• _Goal of the exercise_: The reply is to be an exact repetition of the entries that follow, with each picture left out.

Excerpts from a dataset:
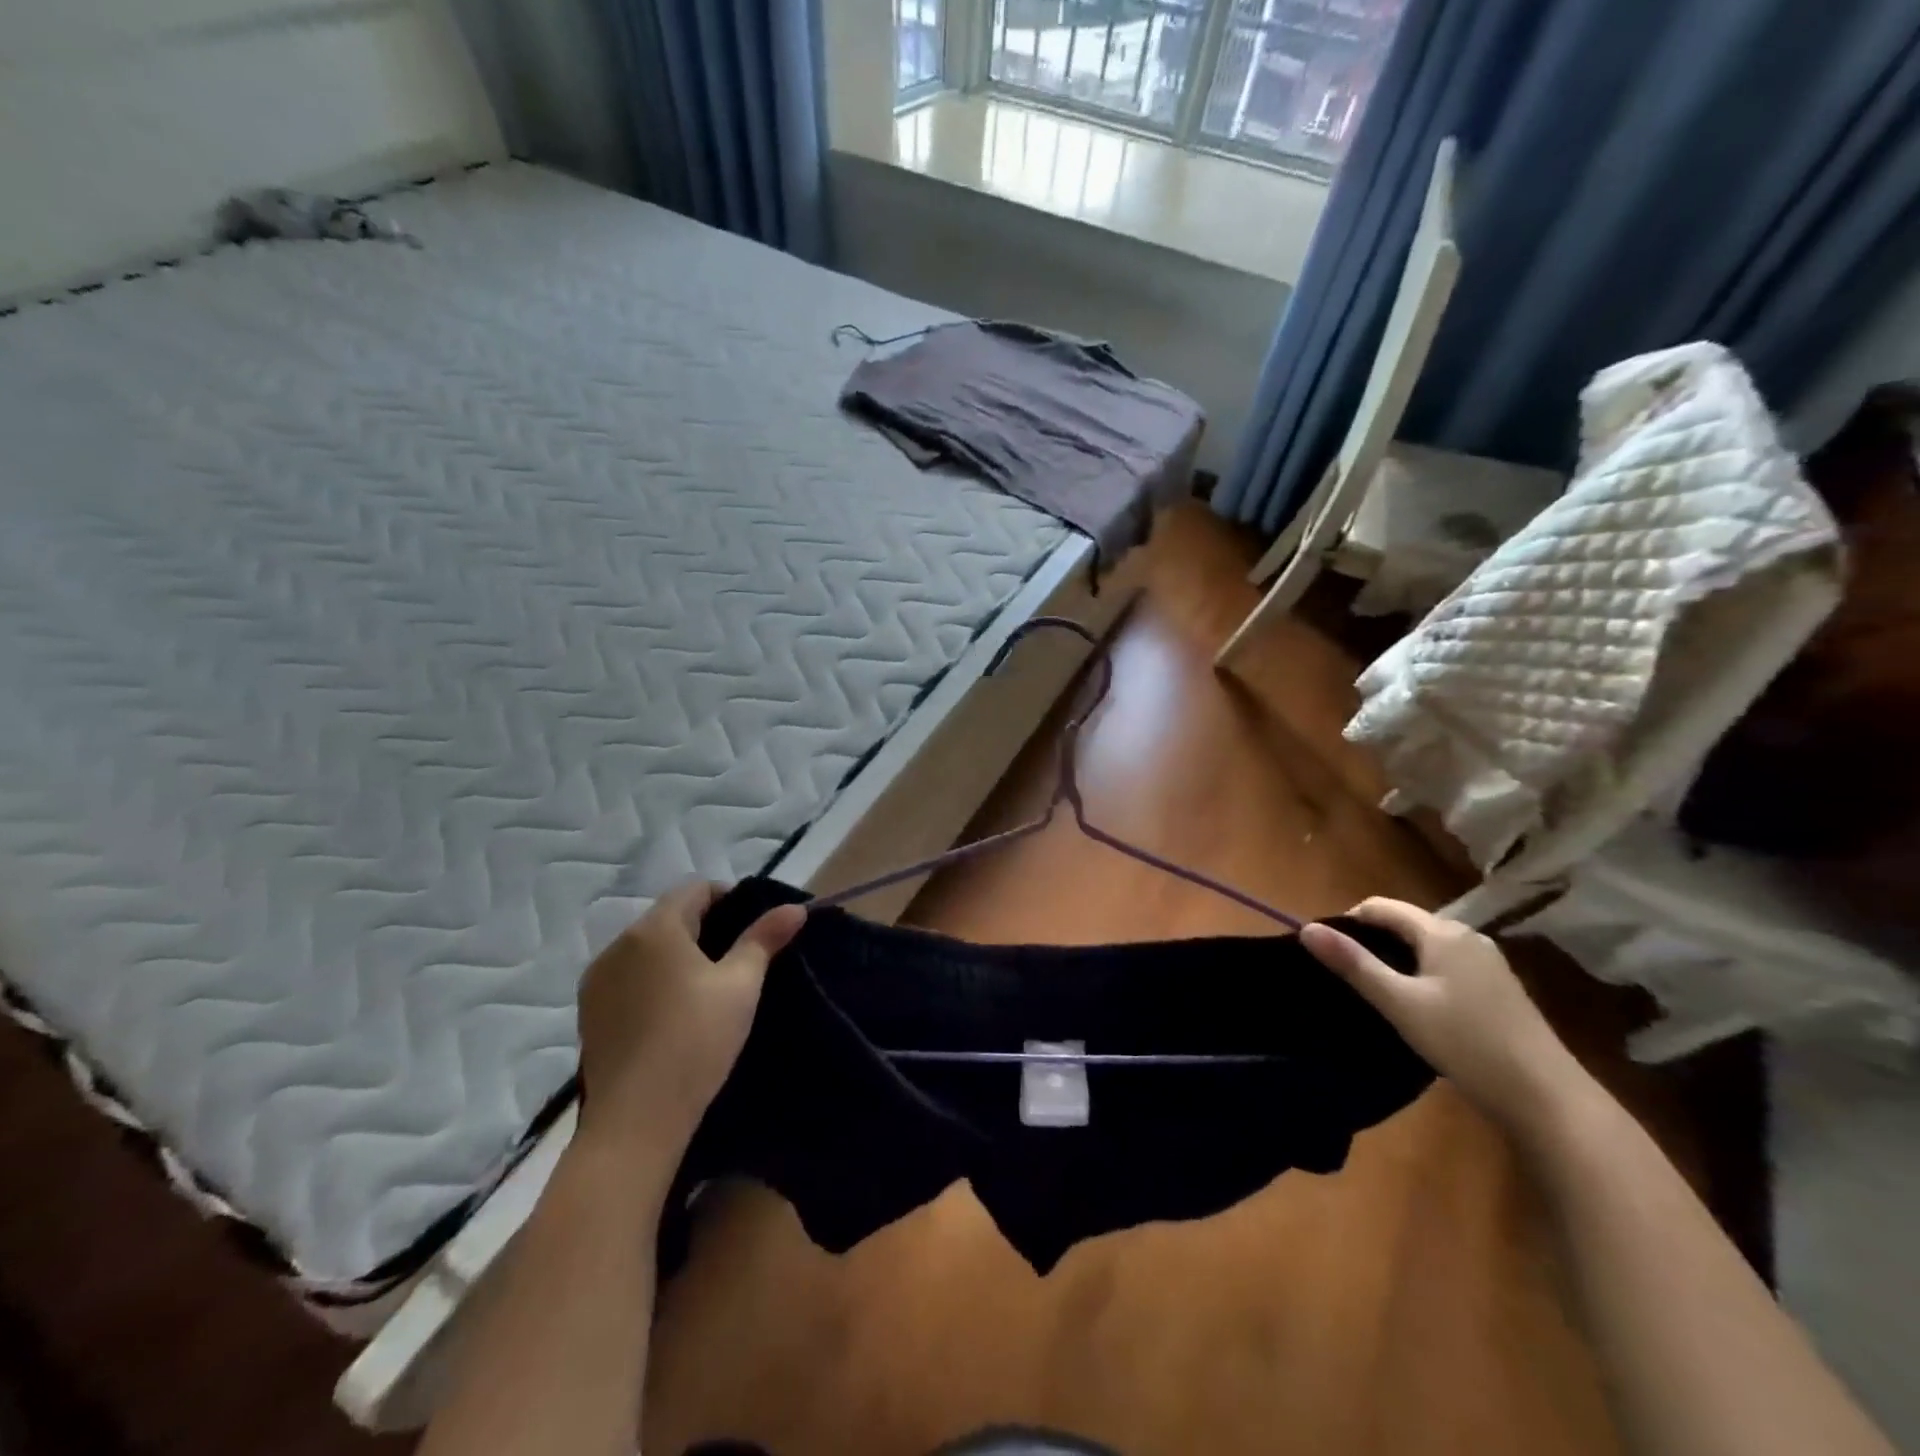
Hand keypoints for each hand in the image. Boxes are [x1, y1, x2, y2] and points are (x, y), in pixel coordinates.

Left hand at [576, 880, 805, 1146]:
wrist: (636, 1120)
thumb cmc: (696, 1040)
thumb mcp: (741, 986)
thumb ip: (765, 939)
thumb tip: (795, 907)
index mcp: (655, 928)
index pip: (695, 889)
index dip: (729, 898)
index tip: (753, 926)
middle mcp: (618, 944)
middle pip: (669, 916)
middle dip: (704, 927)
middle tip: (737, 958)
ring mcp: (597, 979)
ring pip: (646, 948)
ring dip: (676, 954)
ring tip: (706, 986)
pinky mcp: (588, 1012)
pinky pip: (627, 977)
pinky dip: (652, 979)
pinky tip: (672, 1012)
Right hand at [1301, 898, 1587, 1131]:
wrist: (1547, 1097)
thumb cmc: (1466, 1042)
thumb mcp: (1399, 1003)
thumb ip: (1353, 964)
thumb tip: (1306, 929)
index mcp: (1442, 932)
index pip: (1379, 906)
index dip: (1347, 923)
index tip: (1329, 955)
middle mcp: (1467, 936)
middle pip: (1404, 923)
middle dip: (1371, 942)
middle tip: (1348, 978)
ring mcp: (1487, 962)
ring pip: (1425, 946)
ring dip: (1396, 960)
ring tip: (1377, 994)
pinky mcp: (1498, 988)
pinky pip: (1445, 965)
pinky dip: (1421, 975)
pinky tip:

• _Answer below_:
Hand keypoints for each hand in the image. Boxes are [x1, y1, x2, y2] and points are (x, y), in pixel coordinates.

Left hand at [576, 880, 805, 1146]:
wrist: (636, 1120)
thumb cmc: (696, 1040)
thumb mcp: (741, 986)
thumb ip: (765, 939)
thumb tip: (795, 907)
index mcp: (655, 928)
index pip: (695, 889)
index dip: (729, 898)
index tip: (753, 926)
middle mcp: (618, 944)
middle pip: (669, 916)
middle dip: (704, 927)
middle tip: (737, 958)
ring mcp: (597, 979)
ring pip: (646, 948)
ring dip: (676, 954)
ring tip: (706, 986)
pinky mcp: (588, 1012)
pinky pip: (627, 977)
pinky dip: (652, 979)
pinky tip: (672, 1012)
Right hand at [1301, 898, 1587, 1131]:
wrist: (1547, 1097)
thumb cmc: (1466, 1042)
thumb mcp: (1399, 1003)
thumb ip: (1353, 964)
thumb tip: (1306, 929)
index mcp: (1442, 932)
index pip: (1379, 906)
index dip: (1347, 923)
index tip: (1329, 955)
middle mcp: (1467, 936)
middle pip: (1404, 923)
middle dip: (1371, 942)
middle tip: (1348, 978)
ring mcp: (1487, 962)
ring pip: (1425, 946)
ring dip: (1396, 960)
ring tip: (1377, 994)
pinky mcp: (1498, 988)
pinky pip: (1445, 965)
pinky dip: (1421, 975)
pinky tip:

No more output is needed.